The enhanced appearance of the game piece is shown in the image below:

For Reversi, a total of 64 pieces are required, arranged in 8 rows by 8 columns. To create the additional pieces, copy and paste the first piece as a template. Selecting two pieces and copying them creates four; repeating this allows you to quickly generate 8, 16, 32, and finally 64 pieces:

Next, arrange these pieces neatly using the Align Objects, Distribute Objects, and Resize Objects tools on the Front Panel toolbar. First, align the first row and column, adjust their spacing to be even, and then align the remaining pieces with them:

With the Front Panel design finished, we move to the Block Diagram to handle the dynamic behavior of the pieces during gameplay.
Implementing Code for Runtime Interface Changes
The 64 pieces are not always visible. At the start of the game, only four pieces are displayed, with subsequent moves adding more pieces. Each LabVIEW control has a Visible property that controls whether it is shown on the Front Panel. For board positions without a piece, the corresponding control can be hidden by setting its Visible property to False:
When designing interfaces, you often need to show or hide controls dynamically. Here are the most common strategies to achieve this:
- Toggling Visibility: You set the Visible property to
Falseto hide the control andTrueto show it. This works well for a small number of controls. However, it can make editing the Front Panel difficult because hidden controls are invisible when the program is stopped, requiring you to find and show them manually before making changes. It also becomes cluttered if you try to overlap multiple controls in the same area. - Position Off-Screen: You manipulate the control's Position property (coordinates) to move it outside the visible bounds of the Front Panel. For example, if the Front Panel window is 500x400, you can "hide" a control by moving it to coordinate (1000, 1000). To show it, you move it back. This ensures the controls are always visible on the Front Panel during edit mode (by scrolling) but hidden from the user at runtime.

What this exercise asks
A. Check whether each statement agrees with the LabVIEW Reversi excerpt: (i) Reversi needs 64 pieces arranged in 8 rows by 8 columns; (ii) all 64 pieces are displayed when the game starts; (iii) every LabVIEW control has a Visible property. Answer yes or no for each, and quote the deciding words of the excerpt.
B. Translate this sentence from the LabVIEW Reversi excerpt into Spanish: "At the start of the game, only four pieces are displayed, with subsequent moves adding more pieces."
C. Write the next part of the LabVIEW Reversi excerpt, picking up right after its final sentence.

[Saved data entries]
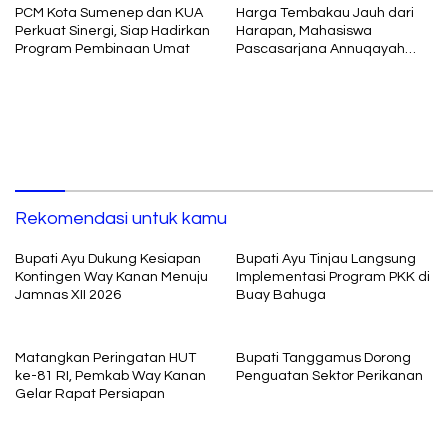
PCM Kota Sumenep dan KUA
Harga Tembakau Jauh dari
Perkuat Sinergi, Siap Hadirkan
Harapan, Mahasiswa
Program Pembinaan Umat
Pascasarjana Annuqayah
Suarakan Aspirasi Petani
Rekomendasi untuk kamu
Bupati Ayu Dukung Kesiapan
Bupati Ayu Tinjau Langsung
Kontingen Way Kanan Menuju
Implementasi Program PKK di
Jamnas XII 2026
Buay Bahuga
Matangkan Peringatan HUT
Bupati Tanggamus Dorong
ke-81 RI, Pemkab Way Kanan
Penguatan Sektor Perikanan
Gelar Rapat Persiapan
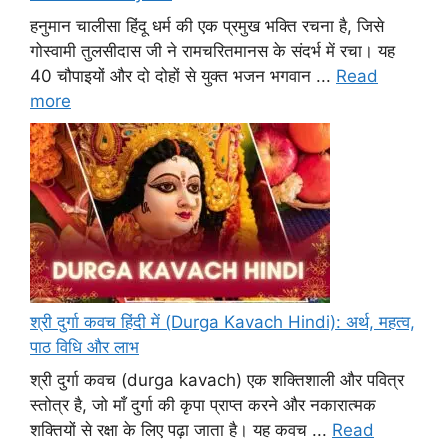
हनुमान चालीसा हिंदू धर्म की एक प्रमुख भक्ति रचना है, जिसे
गोस्वामी तुलसीदास जी ने रामचरितमानस के संदर्भ में रचा। यह
40 चौपाइयों और दो दोहों से युक्त भजन भगवान ...
Read
more
श्री दुर्गा कवच हिंदी में (Durga Kavach Hindi): अर्थ, महत्व,
पाठ विधि और लाभ
श्री दुर्गा कवच (durga kavach) एक शक्तिशाली और पवित्र
स्तोत्र है, जो माँ दुर्गा की कृपा प्राप्त करने और नकारात्मक
शक्तियों से रक्षा के लिए पढ़ा जाता है। यह कवच ...
Read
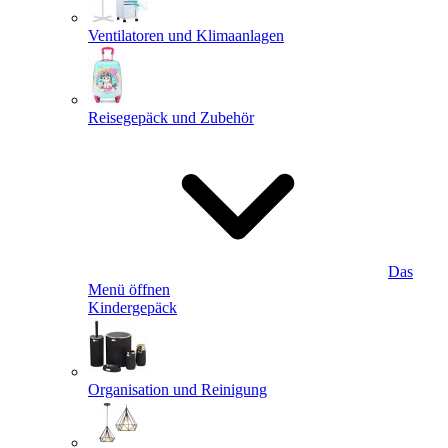
Ventilatoren und Klimaanlagen
Reisegepäck und Zubehör
Das
Menü öffnen
Kindergepäck
Organisation und Reinigung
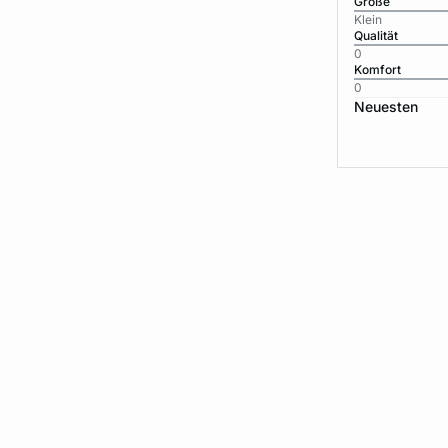
Größe
Klein
Qualität
0
Komfort
0
Neuesten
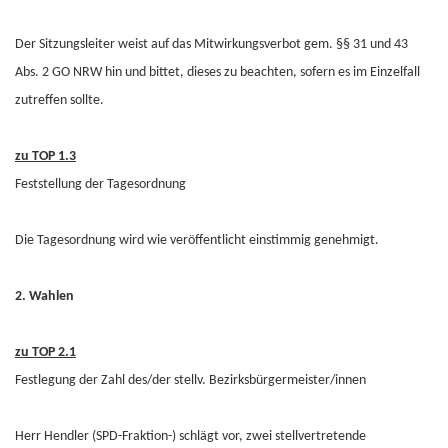
Der Sitzungsleiter weist auf das Mitwirkungsverbot gem. §§ 31 und 43
Abs. 2 GO NRW hin und bittet, dieses zu beachten, sofern es im Einzelfall
zutreffen sollte.
zu TOP 1.3
Feststellung der Tagesordnung
Die Tagesordnung wird wie veröffentlicht einstimmig genehmigt.
2. Wahlen
zu TOP 2.1
Festlegung der Zahl des/der stellv. Bezirksbürgermeister/innen
Herr Hendler (SPD-Fraktion-) schlägt vor, zwei stellvertretende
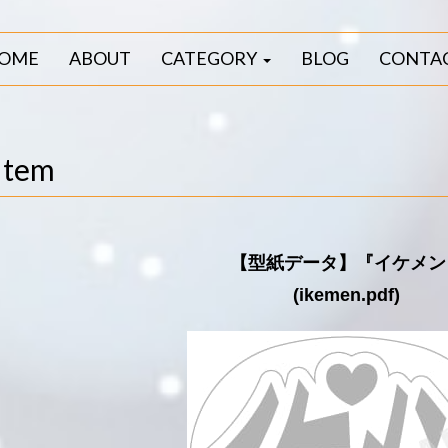
OME
ABOUT
CATEGORY
BLOG
CONTA
Item
【型紙データ】『イケメン
(ikemen.pdf)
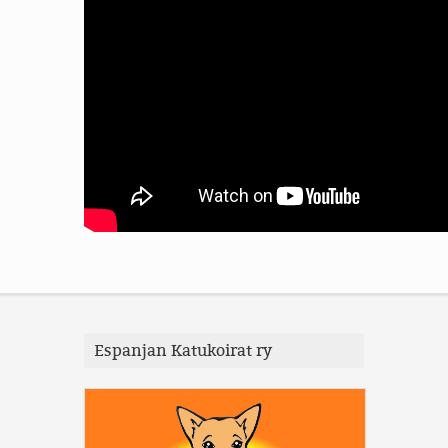
Espanjan Katukoirat ry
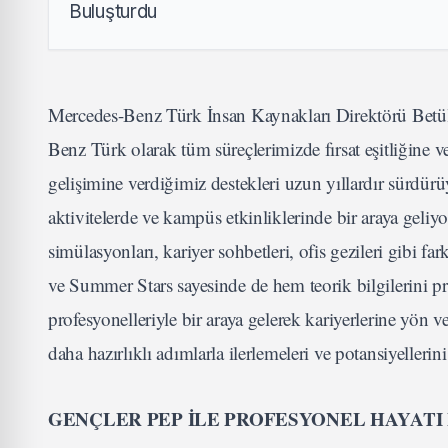
Mercedes-Benz Türk İnsan Kaynakları Direktörü Betül Ç
Benz Türk olarak tüm süreçlerimizde fırsat eşitliğine v
gelişimine verdiğimiz destekleri uzun yıllardır sürdürü
aktivitelerde ve kampüs etkinliklerinde bir araya geliy
simülasyonları, kariyer sohbetleri, ofis gezileri gibi f
ve Summer Stars sayesinde de hem teorik bilgilerini pr
profesyonelleriyle bir araya gelerek kariyerlerine yön 
daha hazırlıklı adımlarla ilerlemeleri ve potansiyeller
GENÇLER PEP İLE PROFESYONEL HAYAT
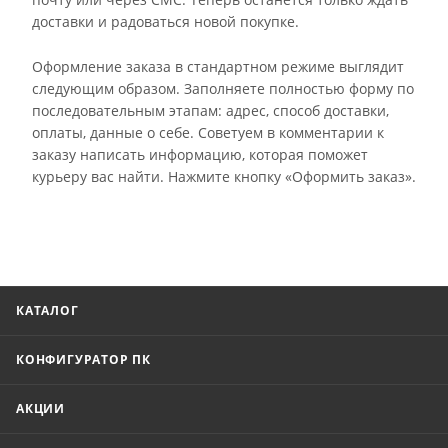
доставки и радоваться новой покупке.
Оформление заказа в стандартном режиме выглядит
следующим образом. Заполняете полностью форму по
последовательным этапам: адрес, способ доставки,
оплаты, данные о себе. Советуем в комментарии к
заказу написать информацию, которая поможет
курьеру вас найти. Нажмите кнопку «Оформить заказ».
КАТАЛОГ
КОНФИГУРАТОР ПК
АКЦИИ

Numbered responses
A.
(i) Yes: "For Reversi, a total of 64 pieces are required, arranged in 8 rows by 8 columns."
(ii) No: "At the start of the game, only four pieces are displayed, with subsequent moves adding more pieces."
(iii) Yes: "Each LabVIEW control has a Visible property that controls whether it is shown on the Front Panel."

B. Al comienzo del juego solo se muestran cuatro fichas, y los movimientos posteriores van añadiendo más fichas.

C.
- Tab Control: If you need to switch between groups of controls, place them on different pages of a Tab Control. You can then change the visible page programmatically. By setting the Tab Control's background and borders to transparent, you can create a seamless transition. This is the standard approach for building wizard-style (step-by-step) interfaces.
Returning to our Reversi game, opening the Block Diagram reveals a neatly organized array of 64 control terminals:

Manipulating 64 individual terminals manually would make the Block Diagram code bloated and difficult to maintain. To simplify the code, we can organize these 64 control references into an 8x8 two-dimensional array.
Instead of manually wiring 64 control references, we can build the array dynamically by fetching the controls by name. Since our controls are named systematically (chess0 to chess63), we can loop through the names, obtain their references, and construct the 8x8 array:

This code uses a SubVI named Get Control.vi to fetch a control reference by its name. This VI is a built-in LabVIEW utility located at [LabVIEW]\resource\importtools\Common\VI Scripting\VI\Front Panel\Method\Get Control.vi.
The resulting chess array output is an 8x8 array of control references. During gameplay, updating a piece simply requires indexing this array to obtain the target control's reference.
In modular designs, you often need to pass multiple control references to a SubVI. A clean way to do this is to bundle the references into a cluster at startup and pass the cluster to the SubVI. This reduces the number of wires crossing the diagram.
However, a downside to this approach is that any layout change (adding or removing controls) requires updating the cluster definition, which propagates changes to all SubVIs using that cluster. To avoid this, you can pass only the main VI's reference to the SubVI, and use the Get Control.vi method inside the SubVI to fetch controls dynamically by name.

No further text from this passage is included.